Definition 2: there exists $x\in X$ such that, for every $\epsilon>0$, there is a $\delta>0$ such that for any partition $P$ with $\|P\|<\delta$ and for any choice of interior points, the corresponding Riemann sum $S(P,f)$ satisfies $\| S(P,f)-x\|_X<\epsilon$.
I have read these two definitions in several notes, but I have never seen a formal proof. Do you know how to prove that Definition 1 implies Definition 2? Obviously, the converse is true.
Best Answer
In the article here (this was linked as a comment at some point, but it seems to have been deleted) it is shown that definition $2$ is equivalent to the following condition (see theorem $5$, condition $4$):
Definition $3$: $\forall \epsilon > 0$ $\exists$ a partition $P_\epsilon$ such that for any two choices of tags on $P_\epsilon$, say giving tagged partitions $P_1$, $P_2$, we have $\|S(P_1,f)-S(P_2,f)\|_X < \epsilon$.

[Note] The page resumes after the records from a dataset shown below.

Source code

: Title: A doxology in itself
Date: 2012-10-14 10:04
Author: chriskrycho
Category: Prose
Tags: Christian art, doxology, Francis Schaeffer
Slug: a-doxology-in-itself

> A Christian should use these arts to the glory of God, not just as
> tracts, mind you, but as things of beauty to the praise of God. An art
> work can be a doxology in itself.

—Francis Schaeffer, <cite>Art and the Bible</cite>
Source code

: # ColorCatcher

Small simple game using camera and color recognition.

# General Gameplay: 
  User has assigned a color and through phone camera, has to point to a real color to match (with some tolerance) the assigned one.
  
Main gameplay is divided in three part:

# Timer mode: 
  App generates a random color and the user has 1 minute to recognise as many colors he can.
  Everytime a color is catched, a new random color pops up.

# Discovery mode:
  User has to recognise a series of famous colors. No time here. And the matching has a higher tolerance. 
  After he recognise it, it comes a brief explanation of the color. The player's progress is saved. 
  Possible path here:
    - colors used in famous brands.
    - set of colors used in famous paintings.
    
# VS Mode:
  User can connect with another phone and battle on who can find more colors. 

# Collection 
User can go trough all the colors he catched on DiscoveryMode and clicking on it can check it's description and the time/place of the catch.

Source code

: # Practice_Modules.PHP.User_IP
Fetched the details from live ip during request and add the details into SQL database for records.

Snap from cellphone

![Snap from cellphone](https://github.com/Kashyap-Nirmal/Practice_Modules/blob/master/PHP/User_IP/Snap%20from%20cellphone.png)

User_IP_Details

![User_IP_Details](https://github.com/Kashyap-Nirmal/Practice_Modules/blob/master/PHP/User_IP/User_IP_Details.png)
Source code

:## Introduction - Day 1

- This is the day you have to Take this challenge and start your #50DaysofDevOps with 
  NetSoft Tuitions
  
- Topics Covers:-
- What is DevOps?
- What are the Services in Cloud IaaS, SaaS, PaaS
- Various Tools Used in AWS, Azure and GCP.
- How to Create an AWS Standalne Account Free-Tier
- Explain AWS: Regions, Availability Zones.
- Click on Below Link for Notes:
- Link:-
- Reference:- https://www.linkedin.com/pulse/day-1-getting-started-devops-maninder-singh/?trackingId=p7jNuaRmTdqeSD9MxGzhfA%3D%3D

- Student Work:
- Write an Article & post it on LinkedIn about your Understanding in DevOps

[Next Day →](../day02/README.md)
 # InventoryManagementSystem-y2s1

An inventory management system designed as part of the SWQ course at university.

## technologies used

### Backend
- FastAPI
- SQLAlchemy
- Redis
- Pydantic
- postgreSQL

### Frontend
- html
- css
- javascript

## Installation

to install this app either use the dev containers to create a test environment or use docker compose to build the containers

I will show that Definition $1$ $\implies$ Definition $3$.
Let $f$ satisfy definition $1$, and let $x \in X, \{P_n\}_{n=1}^\infty$ be the point and sequence of partitions given by definition $1$. Suppose $f$ does not satisfy definition $3$, so $\exists \epsilon >0$ such that for every partition $Q$ we can find choices of tags on $Q$ giving tagged partitions $Q_1,Q_2$ such that $\|S(Q_1,f)-S(Q_2,f)\|_X > \epsilon$. In particular, for each $n \in \mathbb{N}$ we may find choices of tags on $P_n$ giving tagged partitions $P_n^1, P_n^2$ such that $\| S(P_n^1,f)-S(P_n^2,f)\|_X > \epsilon$. But by definition $1$, $$\lim_{n \to \infty} S(P_n^1,f) = x = \lim_{n \to \infty} S(P_n^2,f)$$ So we must have $$\lim_{n \to \infty} \|S(P_n^1,f)-S(P_n^2,f)\|_X =0 $$ Clearly contradicting the construction of $P_n^1,P_n^2$.